Carlos Lupi dá golpe e toma o controle do FAT
Acredito que já tenha ficado claro que não sou lá muito simpático ao petismo, não é mesmo? Mas acreditem: há coisa que só não é pior porque não se expande. É o caso do ministro do Trabalho, Carlos Lupi. Se ele fosse realmente uma liderança expressiva, seria a vanguarda do retrocesso no país. Por que isso agora? Faz tempo que ele tenta dar uma espécie de golpe no FAT, o Fundo de Amparo ao Trabalhador, que tem hoje um patrimônio de R$ 150 bilhões, com um orçamento em 2010 de R$ 43 bilhões. Essa montanha de dinheiro é gerida por um conselho, o Codefat, com 18 representações, divididos em três bancadas: seis governamentais, seis patronais e seis de trabalhadores. A cada dois anos, renova-se a Presidência, com um revezamento entre essas bancadas. A vice-presidência é sempre do governo. Atualmente, a Força Sindical comanda o Codefat. A eleição da nova presidência ocorre amanhã. Muito bem. E o que Lupi tem com isso?

-- Material extraído --

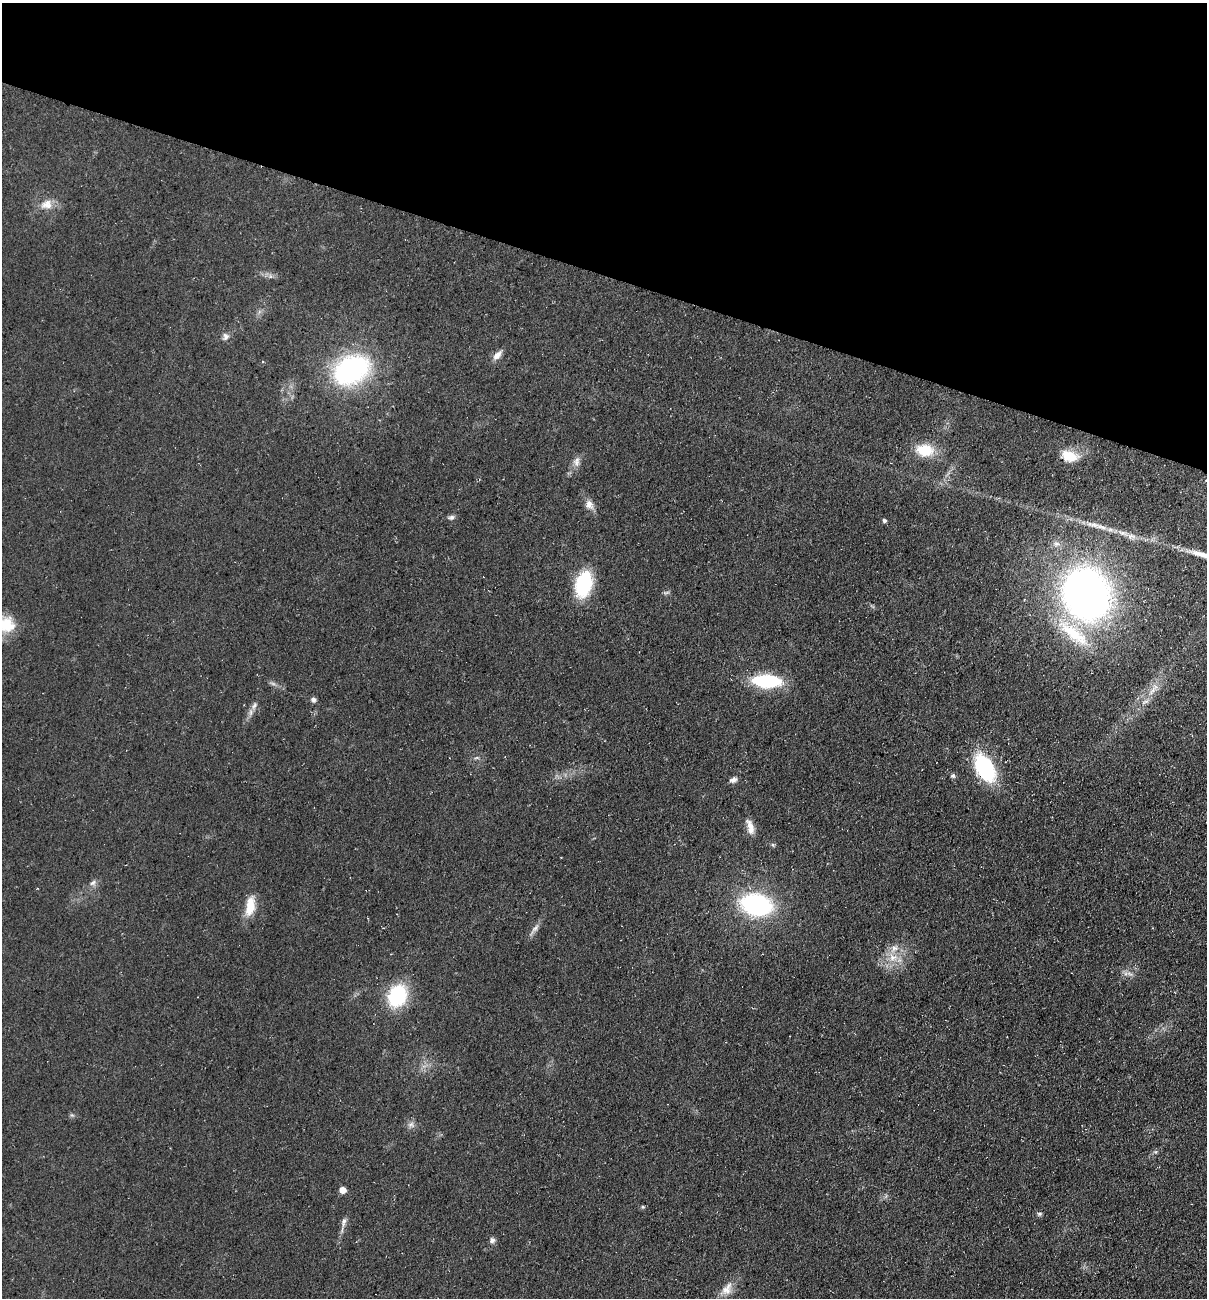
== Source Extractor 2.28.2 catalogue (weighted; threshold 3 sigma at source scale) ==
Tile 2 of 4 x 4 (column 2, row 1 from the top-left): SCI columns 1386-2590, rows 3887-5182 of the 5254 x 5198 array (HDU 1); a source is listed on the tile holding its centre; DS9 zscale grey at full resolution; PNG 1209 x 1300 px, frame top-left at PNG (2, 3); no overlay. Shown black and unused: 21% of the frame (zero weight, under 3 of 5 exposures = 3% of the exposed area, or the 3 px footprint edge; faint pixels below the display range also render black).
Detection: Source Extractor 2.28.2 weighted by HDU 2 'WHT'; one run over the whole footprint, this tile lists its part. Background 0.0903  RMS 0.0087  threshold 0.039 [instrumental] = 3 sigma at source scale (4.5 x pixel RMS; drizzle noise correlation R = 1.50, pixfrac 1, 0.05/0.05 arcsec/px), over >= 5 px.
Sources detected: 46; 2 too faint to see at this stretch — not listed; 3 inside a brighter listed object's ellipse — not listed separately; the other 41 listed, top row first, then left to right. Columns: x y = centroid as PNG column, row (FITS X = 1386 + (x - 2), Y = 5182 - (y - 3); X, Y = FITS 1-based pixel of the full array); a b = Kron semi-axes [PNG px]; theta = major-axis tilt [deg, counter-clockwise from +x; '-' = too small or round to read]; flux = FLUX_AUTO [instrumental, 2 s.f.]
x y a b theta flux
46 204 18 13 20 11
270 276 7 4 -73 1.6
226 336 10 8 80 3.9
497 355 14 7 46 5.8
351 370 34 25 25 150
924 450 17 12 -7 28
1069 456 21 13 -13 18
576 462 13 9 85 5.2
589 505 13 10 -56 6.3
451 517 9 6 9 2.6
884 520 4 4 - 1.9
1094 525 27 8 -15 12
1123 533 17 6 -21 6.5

-- Objetivos --
1) Reproduza fielmente as linhas dos registros, começando pela primeira e parando depois da linha que contém "Detection: Source Extractor", com as duas extremidades incluídas. Deixe as imagens fora da resposta.
2) Prossiga com o texto sobre a disputa de Carlos Lupi pelo controle do FAT a partir do ponto em que ele termina.
O texto e os registros provêm de fontes diferentes.

-- Tarefas resolvidas --
1)
== Source Extractor 2.28.2 catalogue (weighted; threshold 3 sigma at source scale) ==
Tile 2 of 4 x 4 (column 2, row 1 from the top-left): SCI columns 1386-2590, rows 3887-5182 of the 5254 x 5198 array (HDU 1); a source is listed on the tile holding its centre; DS9 zscale grey at full resolution; PNG 1209 x 1300 px, frame top-left at PNG (2, 3); no overlay. Shown black and unused: 21% of the frame (zero weight, under 3 of 5 exposures = 3% of the exposed area, or the 3 px footprint edge; faint pixels below the display range also render black).
Detection: Source Extractor 2.28.2 weighted by HDU 2 'WHT'; one run over the whole footprint, this tile lists its part. Background 0.0903  RMS 0.0087  threshold 0.039 [instrumental] = 3 sigma at source scale (4.5 x pixel RMS; drizzle noise correlation R = 1.50, pixfrac 1, 0.05/0.05 arcsec/px), over >= 5 px.

2)
Em 2008, com o surgimento de novas centrais sindicais, estimuladas pelo Ministério do Trabalho, o conselho resolveu aumentar a representação das bancas de quatro (era assim desde 1990) para seis. Junto com essa mudança, Lupi teve uma idéia genial: elaborou um decreto que transferia a presidência do FAT permanentemente para o ministro do Trabalho. Como a vice-presidência já é do governo, a gestão deixaria de ser tripartite. Lula, felizmente, recusou a proposta. O que este gigante do cartorialismo sindical tinham em mente?
Em 2010, dada a rotatividade entre as bancadas, o comando do Codefat será dos empregadores. Na lógica do rodízio que há também entre as entidades de um mesmo grupo, é a vez de a CNA (Confederação Nacional da Agricultura e Pecuária do Brasil) comandar o conselho.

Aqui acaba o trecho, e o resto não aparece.